Carl Muller’s Dissassembly of Jeff Minter’s Lazer Zone in three school notebooks

Home Computer Clubs

Another big influence in the 1980s were home computer clubs, such as the one that was in the city near my home town. Once a month I would get picked up and driven to a space lent by a local business, where a couple of dozen people who had home computers could exchange the programs they had written with each other, and talk about computers. One particular boy was quite keen on drawing the graphics for a game I was going to write called “Fire and Ice”, but I never got around to finishing it so that was a disappointment for both him (since his graphics and designs were not to see the light of day) and me. However since we were all local this didn’t raise the bar of what we were attempting as much as if we had been able to see some of the things being done with the machines elsewhere in the world.

By contrast in the United Kingdom they had computer networks such as Prestel and Compunet, which allowed people to collaborate remotely with each other, and see various “demos” as they were written. This was not to become affordable to me until much later, which made me rather envious when I got copies of an exciting demo on a floppy disk two years after it had been written, showing off an amazing technique. Of course the current situation where the sum of the worlds knowledge seems to be searchable from google and wikipedia is far more data-rich than previous times ever were. Any home-brew hacker with an internet connection now knows more about a machine such as the Nintendo Entertainment System (NES/Famicom) than the official developers knew during its heyday.

 

Commodore 64

Not long after I acquired a computer we moved back to New Zealand. In our new house my father built an ingenious folding table that held the computer and tape deck on it that packed away into a cupboard, and plugged into the family television. The key was drilling the screw holes from inside of the computer into the wood, rather than the other way around!

This did mean that I could only program the computer when other people did not want to watch television programs though!

After a couple of years on the VIC-20, I begged to get the far superior Commodore 64, which had much better sound, graphics and memory size. They agreed to give me it as another combined birthday/christmas present, and I kept hold of it for my remaining two years at high school and three years in university.

Cassette Tapes

8-bit computers in the New Zealand and the UK mostly used cassette tape to store programs. They were cheaper to run and easier to duplicate. The 1980s were the decade of cassette tapes for music as well, being the era of the Sony Walkman and clones thereof. There were exceptions of course.  The IBM-PC originally came with a tape deck option, but I only saw them and Apple 2 computers with 5.25 inch disks. For other computers though, tape ruled. When you had a dozen games stored on one tape, you needed to write down the tape counter for each game, and then you could fast forward to that point in the future. It seemed that each tape counter was slightly different.

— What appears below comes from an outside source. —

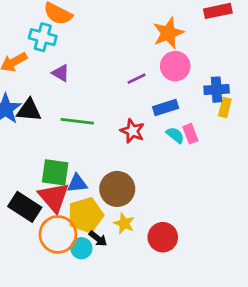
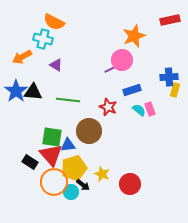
pink circle: (175, 66) -> (122, 60), moved
brown circle: (117, 189) -> (89, 131), moved
black rectangle: (25, 207) -> (30, 162), size x0.7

Sadly tape is slow in general, and the Commodore format exceptionally slow in particular. There was a solution though, called TurboTape – this was a small program that let you save a program in a fast format; that format including a small program that automatically ran and started loading the main program in a faster fashion – 5 to 10 times as fast as the standard load routine. I obtained the version I used from friends – I did not know where it came from, but now I suspect from the January 1985 issue of the US magazine “Compute”, explained in a later issue:

http://www.atarimagazines.com/compute/issue57/turbotape.html

https://archive.org/details/1985-01-compute-magazine

Several other programs followed for fast tape access, especially from Sweden and Germany. When I converted the game Teenage Mutant Hero Turtles to a cassette version in 1990, I used a loader written by Jon Twiddy, who also created the fast loader for the disk version. Floppy disks cost more money but were faster and allowed random access of data – no requirement to rewind tapes. It was another couple of years before I could get one though.